1prazosin Antagonist selective 1 receptor antagonist: prazosin prazosin

It is a synthetic product and selectively antagonizes ₁ receptor.

[Pharmacokinetics] The oral bioavailability is about 50% -70%, and the blood drug concentration reaches the peak in 1-3 hours. Plasma protein binding rate is high, only about 5% exists in free form. Most drugs are metabolized in the liver, and only 5% -11% are excreted through the kidney in their original form. t1 _{/ 2 is} about 2-3 hours, and the drug action time lasts 4-6 hours.

[Pharmacological effects] Blocking of the alpha ₁ receptors on arterioles and veins, dilate blood vessels, reduce peripheral resistance, and reduce blood circulation. It does not antagonize the ₂ receptor at the therapeutic dose, so it does not promote the release of NA. At the same time, it lowers blood pressure and has little effect on heart rate. In addition, it can relax the smooth muscle contraction of bladder neck, prostate sac and prostate urethra mediated by ₁ receptor, which can improve the difficulty of urination in benign prostatic hyperplasia. There are fewer ₁ receptors at the bottom of the bladder, so it has an effect on bladder contraction Smaller. Studies have shown that _1A receptors are mainly present in the prostate and may be the most important ₁ receptor subtype in controlling prostate smooth muscle.

[Clinical application] It is mainly used to treat patients with hypertension and benign prostatic hyperplasia, which can improve symptoms such as urethral obstruction and dysuria caused by benign prostatic hyperplasia. Because it can reduce the pre- and post-load of the heart, it can also be used to combat chronic heart dysfunction.

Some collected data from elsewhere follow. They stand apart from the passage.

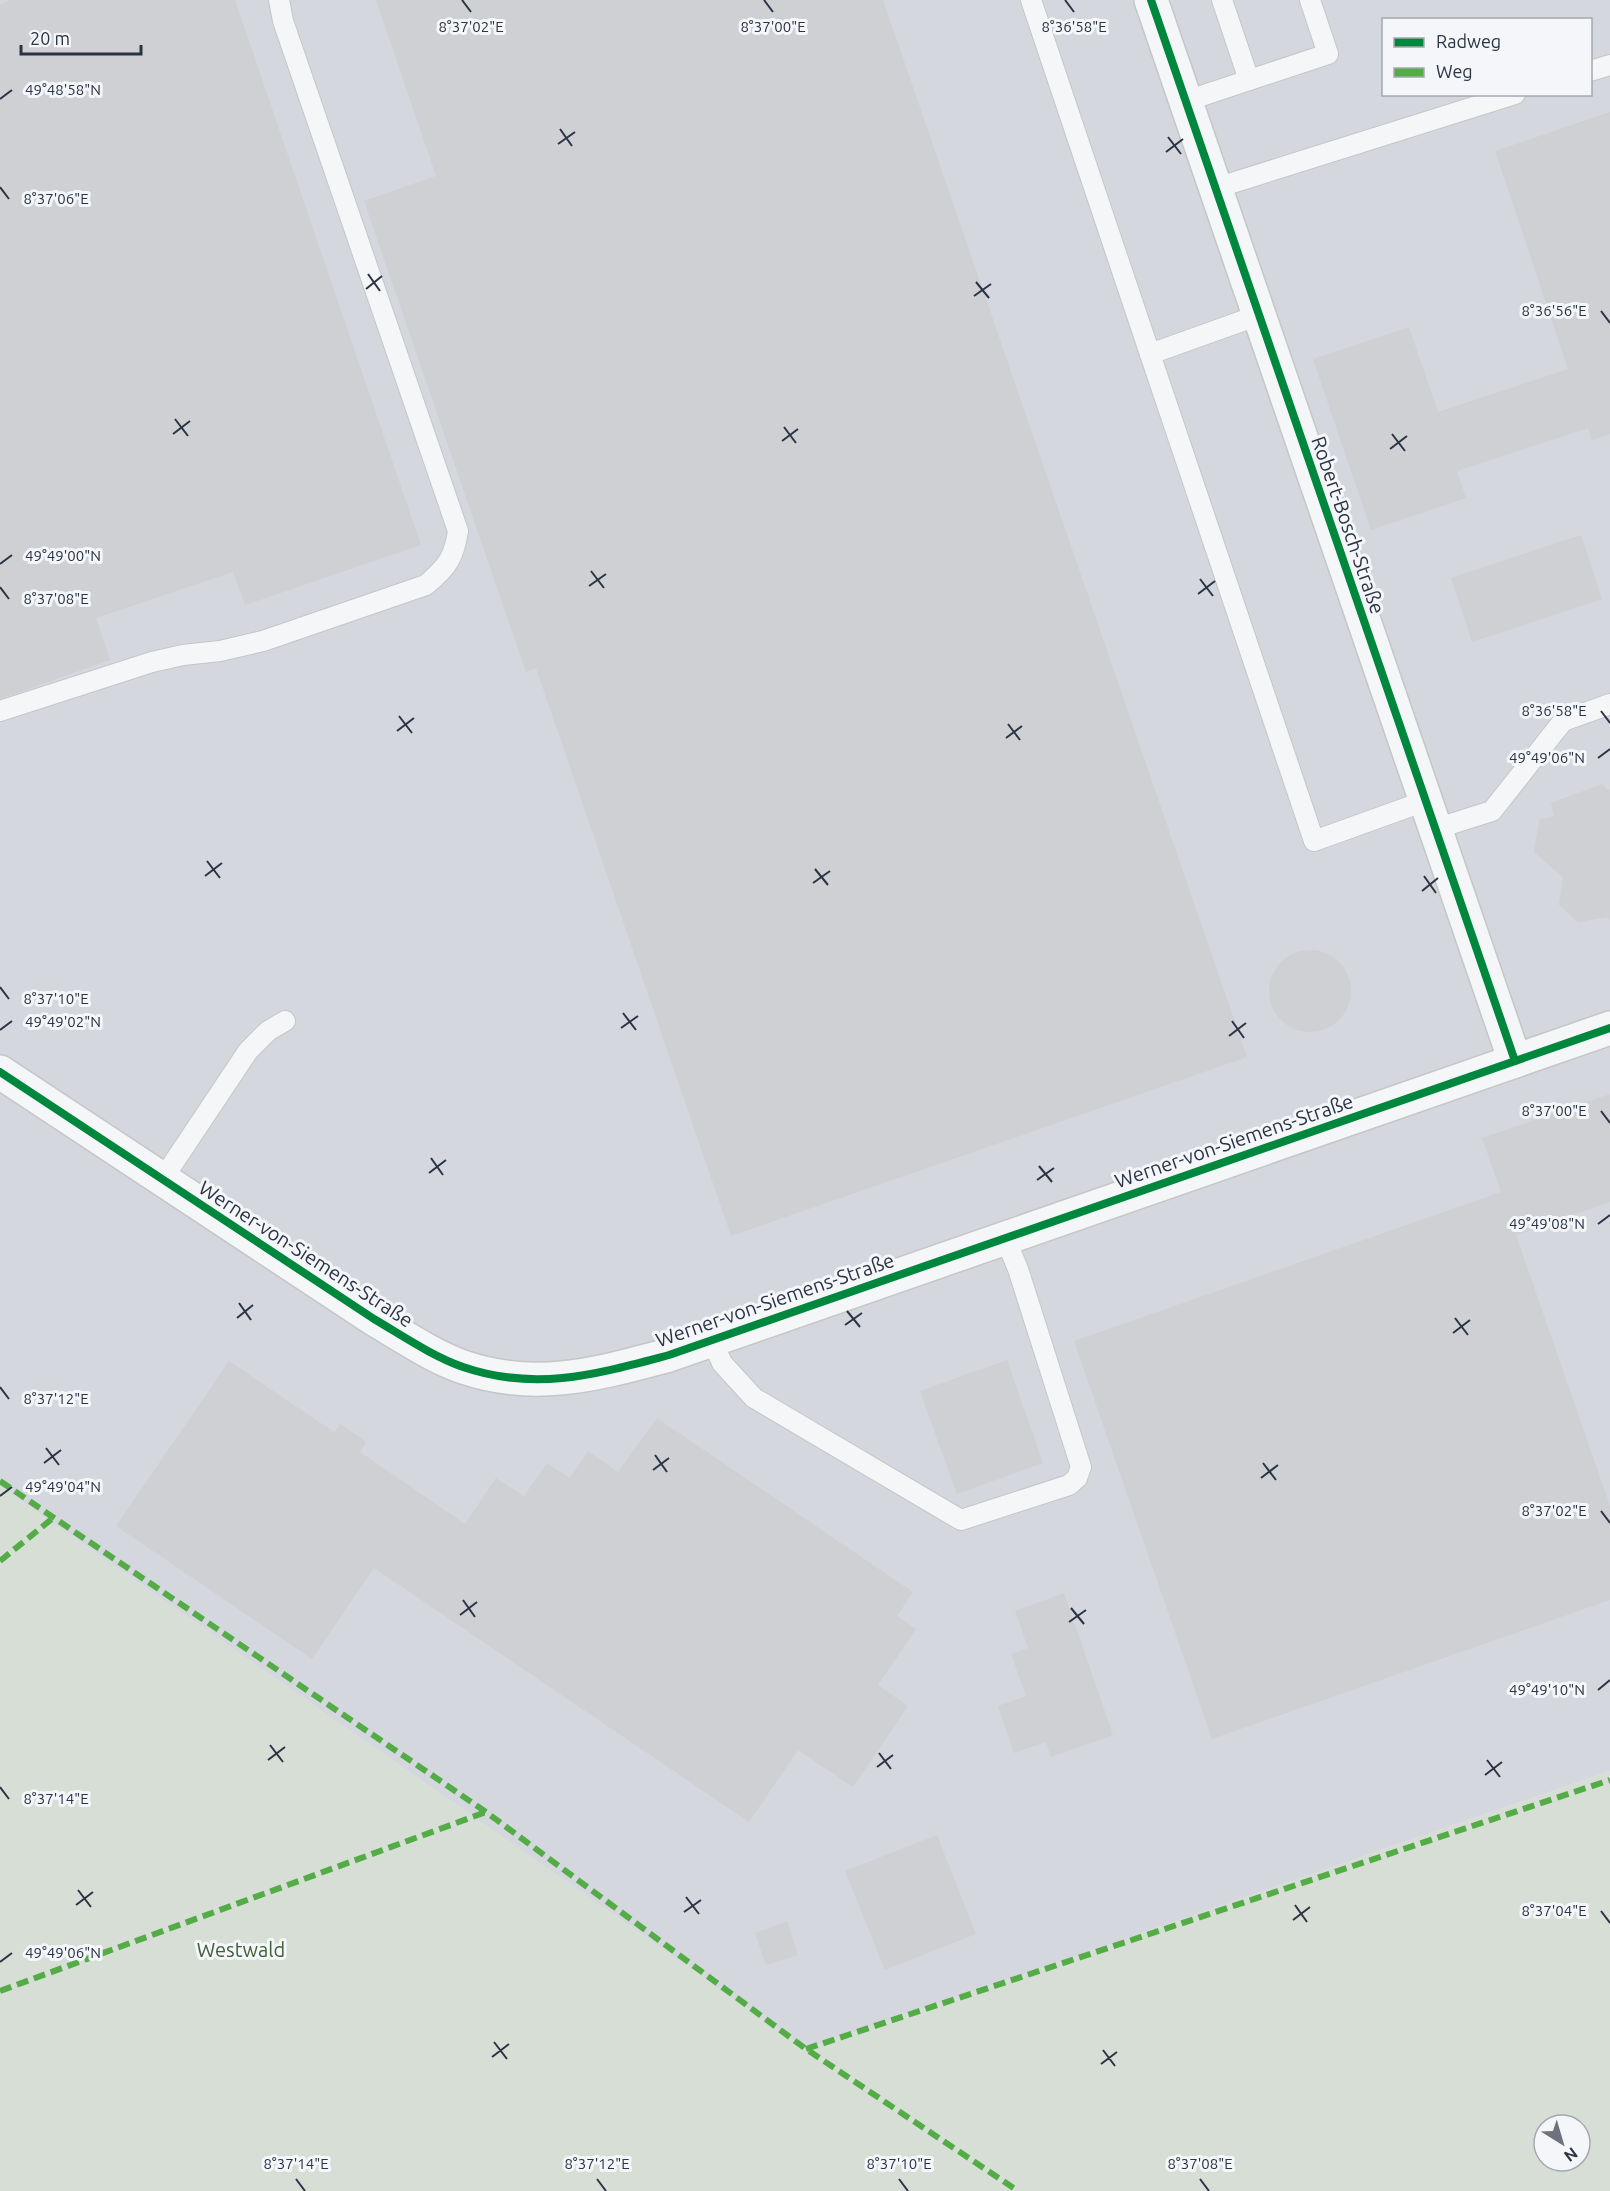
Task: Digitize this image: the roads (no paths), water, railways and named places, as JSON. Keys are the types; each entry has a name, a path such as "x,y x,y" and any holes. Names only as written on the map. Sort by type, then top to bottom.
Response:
{"street":[{"name":"Robert-Bosch-Straße","path":"1151,0 1515,1061"},
{"name":"Werner-von-Siemens-Straße","path":"0,1072 374,1319 424,1348 462,1366 499,1377 531,1380 579,1377 669,1355 1610,1029"}],"lane":[{"path":"0,711 152,662 183,655 220,651 263,641 426,585 442,571 455,551 458,531 283,21 279,0"},
{"path":"1031,0 1314,841 1430,815 1492,811 1563,721 1610,704"},
{"path":"1222,0 1249,80"},
{"path":"1186,101 1328,54 1310,0"},
{"path":"1592,70 1610,65"},
{"path":"1216,188 1509,96"},
{"path":"1150,354 1259,315"},
{"path":"162,1180 248,1051 268,1031 285,1021"},
{"path":"712,1340 722,1364 754,1398 961,1520 1069,1485 1077,1478 1081,1467 1018,1269 1005,1238"}],"park label":[{"name":"Westwald","path":"241,1950"}]}
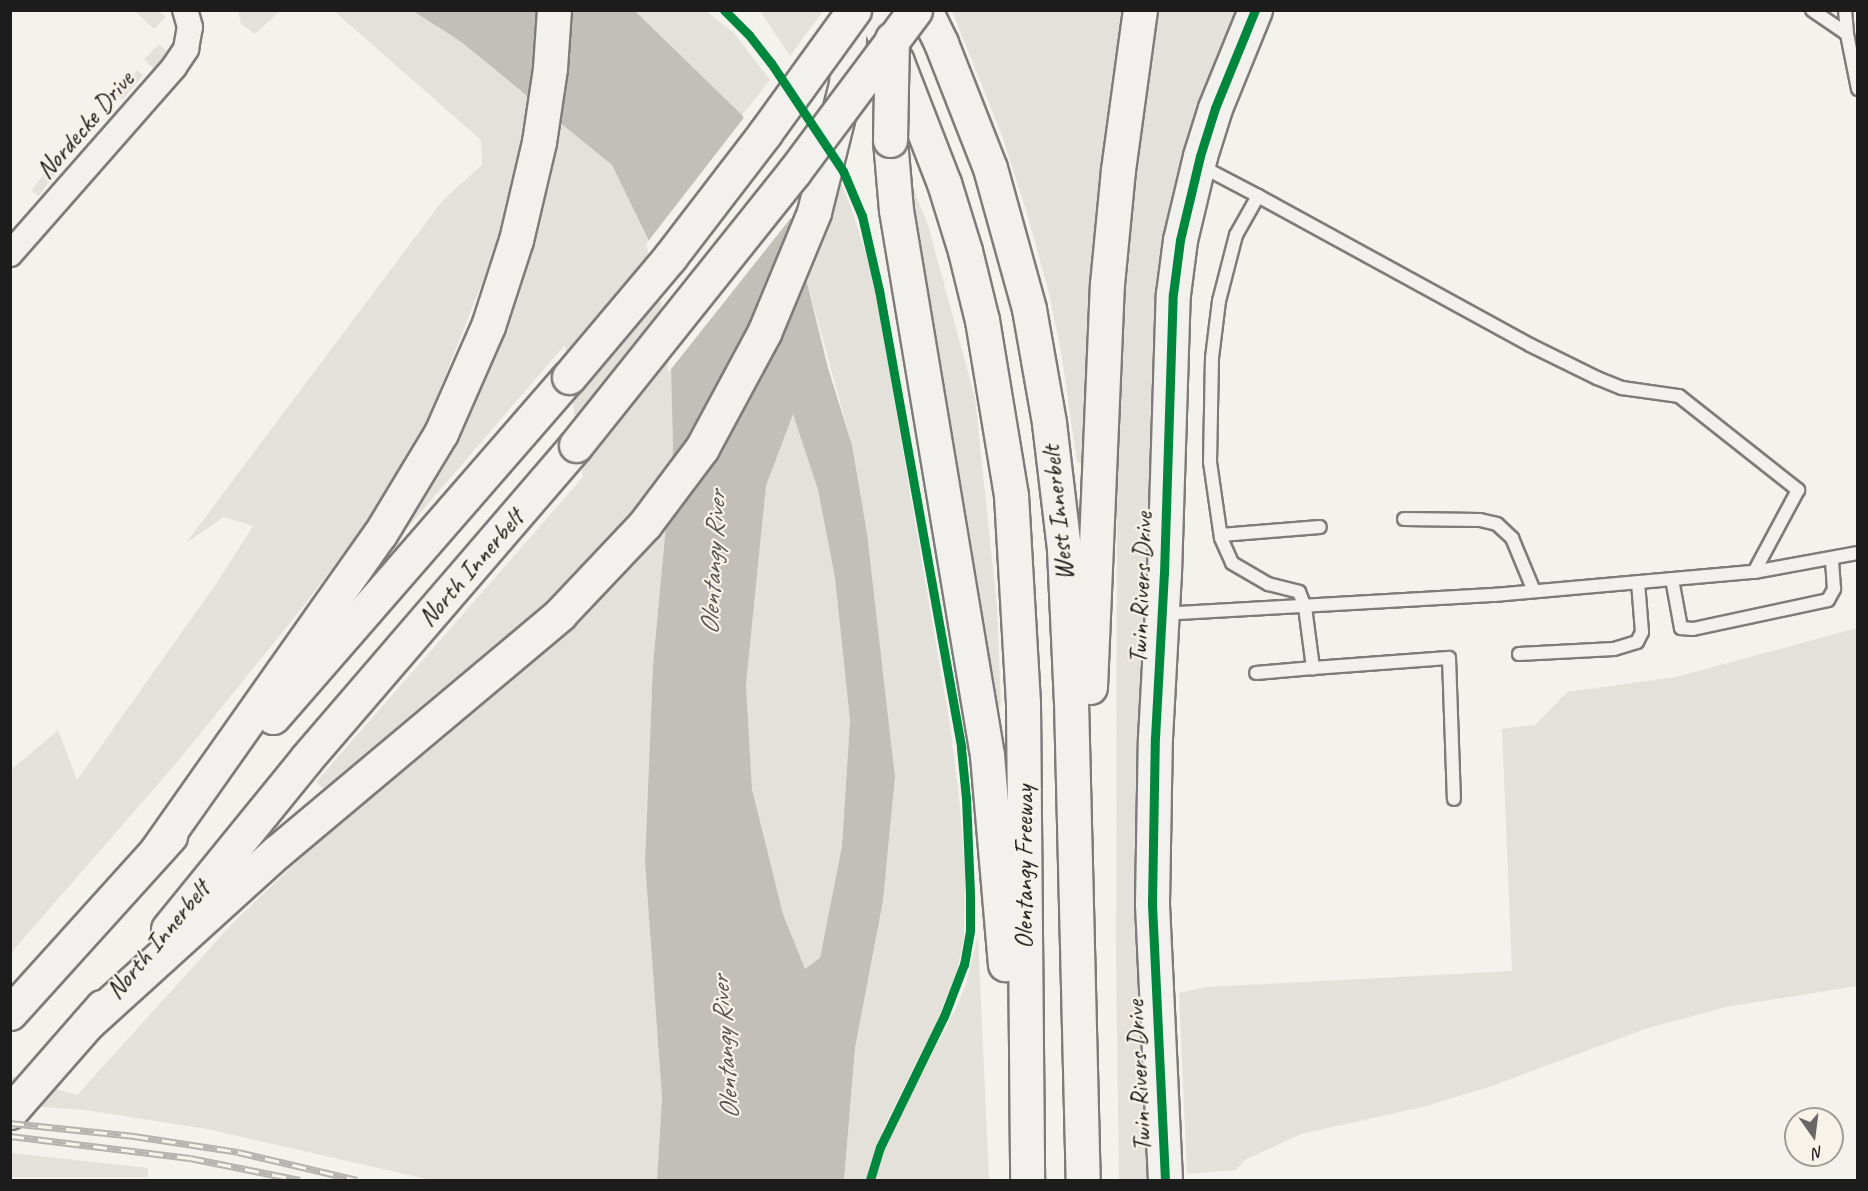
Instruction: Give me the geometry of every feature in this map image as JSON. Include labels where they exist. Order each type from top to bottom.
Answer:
[{"type":"main road","points":[[156,852],[380,534],[441,433],[488,326],[516,240],[539,142],[550,68],[554,10]]},
{"type":"main road","points":[[88,1023],[278,851],[560,614],[645,525],[702,448],[764,333],[814,212],[846,84],[852,10]]},
{"type":"main road","name":"North Innerbelt","points":[[17,1005],[156,852],[570,377],[677,248],[765,133],[852,10]]},
{"type":"main road","name":"West Innerbelt","points":[[872,10],[897,62],[940,172],[965,251],[982,320],[1001,430],[1016,554]]},
{"type":"main road","points":[[894,10],[890,140],[898,221],[987,755],[1008,992],[1027,1166]]},
{"type":"main road","name":"North Innerbelt","points":[[10,1112],[88,1023],[306,759],[576,445],[794,172],[915,10]]},
{"type":"main road","name":"West Innerbelt","points":[[925,10],[941,43],[990,168],[1029,309],[1049,423],[1064,549],[1070,678],[1078,1036]]},
{"type":"main road","points":[[1083,1180],[1078,1036],[1097,478],[1107,284],[1118,170],[1140,10]]},
{"type":"main road","name":"Twin Rivers Drive","points":[[1165,1180],[1152,903],[1155,738],[1162,614],[1173,294],[1180,240],[1197,165],[1215,108],[1255,10]]},
{"type":"main road","name":"Olentangy Freeway","points":[[1016,554],[1023,703],[1027,1166]]},
{"type":"street","name":"Nordecke Drive","points":[[10,254],[174,67],[186,50],[188,19]]},
{"type":"lane","points":[[1812,10],[1847,34]]},
{"type":"lane","points":[[1845,10],[1857,89]]},
{"type":"lane","points":[[1197,165],[1530,345],[1597,378],[1622,388],[1679,396],[1798,490],[1754,572]]},
{"type":"lane","points":[[1258,196],[1236,235],[1218,301],[1210,462],[1221,535],[1232,563],[1268,584],[1299,592],[1305,607],[1313,668]]},
{"type":"lane","points":[[1404,519],[1480,520],[1497,524],[1512,537],[1533,591]]},
{"type":"lane","points":[[1221,535],[1320,527]]},
{"type":"lane","points":[[1162,614],[1305,607],[1533,591],[1754,572],[1857,553]]},
{"type":"lane","points":[[1672,579],[1681,628],[1693,629],[1828,600],[1834,589],[1832,558]]},
{"type":"lane","points":[[1519,654],[1614,649],[1637,642],[1642,632],[1638,582]]},
{"type":"lane","points":[[1256,673],[1449,658],[1454,799]]},
{"type":"shaded area","points":[[238,10],[280,11],[255,34],[241,24]]},
{"type":"shaded area","points":[[139,11],[159,11],[166,17],[154,29],[137,13]]},
{"type":"shaded area","points":[[334,11],[413,11],[460,41],[612,165],[648,239],[670,326],[673,449],[653,665],[645,862],[662,1098],[657,1180],[431,1180],[207,1129],[85,1110],[11,1105],[11,1076],[77,1095],[232,924],[337,823],[478,708],[587,611],[583,567],[522,627],[327,792],[316,782],[583,477],[565,345],[401,535],[395,531],[531,243],[503,218],[492,258],[423,431],[379,506],[302,608],[178,761],[11,953],[11,770],[58,730],[77,780],[216,584],[253,526],[224,517],[186,543],[443,200],[482,165],[481,140]]},
{"type":"shaded area","points":[[635,11],[706,11],[734,33],[770,80],[742,115]]},
{"type":"shaded area","points":[[760,11],[823,11],[790,56]]},
{"type":"shaded area","points":[[952,11],[1128,11],[1087,462],[1077,463],[1062,357],[1048,289],[1026,210],[1001,133]]},
{"type":"shaded area","points":[[1158,11],[1240,11],[1187,150],[1150,1180],[1119,1180],[1116,961],[1117,474],[1125,247],[1143,90]]},
{"type":"shaded area","points":[[159,44],[169,53],[157,72],[144,59]]},
{"type":"shaded area","points":[[137,70],[143,75],[123,100],[116,95]]},
{"type":"shaded area","points":[[54,160],[61,165],[39,196],[32,191]]},
{"type":"shaded area","points":[[903,162],[928,225],[975,398],[997,607],[1001,706],[993,707]]},
{"type":"shaded area","points":[[839,178],[868,261],[878,307],[951,731],[965,876],[964,938],[957,972],[935,1025],[881,1133],[888,1139],[956,1008],[966,984],[978,935],[989,1180],[844,1180],[855,1048],[883,901],[895,777],[867,533],[852,445],[807,282]]},
{"type":"shaded area","points":[[793,413],[818,490],[835,578],[850,721],[842,846],[820,959],[805,969],[783,914],[752,789],[746,685],[766,486]]},
{"type":"shaded area","points":[[1857,628],[1857,986],[1726,1007],[1645,1029],[1492,1086],[1427,1106],[1301,1134],[1245,1160],[1236,1170],[1187,1174],[1179,993],[1206,987],[1512,971],[1502,729],[1535,725],[1567,692],[1676,677]]},
{"type":"shaded area","points":[[11,1153],[148,1168],[148,1177],[11,1177]]},
{"type":"water","name":"Olentangy River","points":[[413,11],[635,11],[742,115],[783,185],[828,368],[852,445],[867,533],[895,777],[883,901],[855,1048],[844,1180],[657,1180],[662,1098],[645,862],[653,665],[673,449],[670,326],[648,239],[612,165],[460,41]],"holes":[[[793,414],[818,490],[835,578],[850,721],[842,846],[820,958],[805,969],[783,914],[752,789],[746,685],[766,486]]]},
{"type":"pier","points":[[746,115],[786,183],[794,214],[668,373],[667,327],[646,244]]},
{"type":"railway","points":[[10,1123],[134,1136],[238,1152],[357,1180]]},
{"type":"railway","points":[[10,1136],[190,1158],[300,1180]]},
{"type":"cycle path","points":[[724,10],[749,35],[771,63],[843,171],[862,216],[879,290],[961,748],[966,798],[970,895],[970,931],[964,964],[944,1016],[880,1147],[870,1180]]},
{"type":"cycle path","points":[[1165,1180],[1152,903],[1155,738],[1164,573],[1173,294],[1180,240],[1200,156],[1215,108],[1255,10]]}]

[Adverse reaction] The first medication can cause severe hypotension, syncope, palpitations, etc., which is called the "first dose effect", and it usually occurs 30-90 minutes after the first medication. More caution is needed for patients with liver and kidney dysfunction and elderly patients. Combined with diuretics or other antihypertensive drugs, the antihypertensive effect of this drug can be exacerbated. Other adverse reactions are dizziness, drowsiness, headache, fatigue, etc. The above symptoms can be reduced by reducing or continuing medication.

Antagonist Non-selective beta receptor antagonist: propranolol

Propranolol is a racemic product of the same amount of L- and D-isomers, and only L-isomers have an antagonistic effect on receptors. It has high fat solubility, more than 90% is absorbed orally, but the first pass elimination rate is 60% -70%, and the bioavailability is low, only about 30%. The amount of drugs reaching the systemic circulation varies widely, with blood drug concentrations up to 25 times. Propranolol easily crosses the blood-brain barrier. The plasma protein binding rate is high, about 93%. Mainly metabolized by the liver, the metabolite 4-hydroxypropranolol still has beta receptor antagonism. Plasma t _{1/2 is} about 2-5 hours. Clinical medication needs to start from a small dose and gradually increase to an appropriate dose. Propranolol has a strong antagonistic effect on receptors, but has low selectivity for ₁ and ₂ receptors. It has no intrinsic sympathetic activity and has membrane stabilization. It is mainly used in the treatment of arrhythmia, angina pectoris, hypertension, hyperthyroidism, etc. It can also treat anxiety, tremor, upper gastrointestinal bleeding caused by cirrhosis and prevent migraine.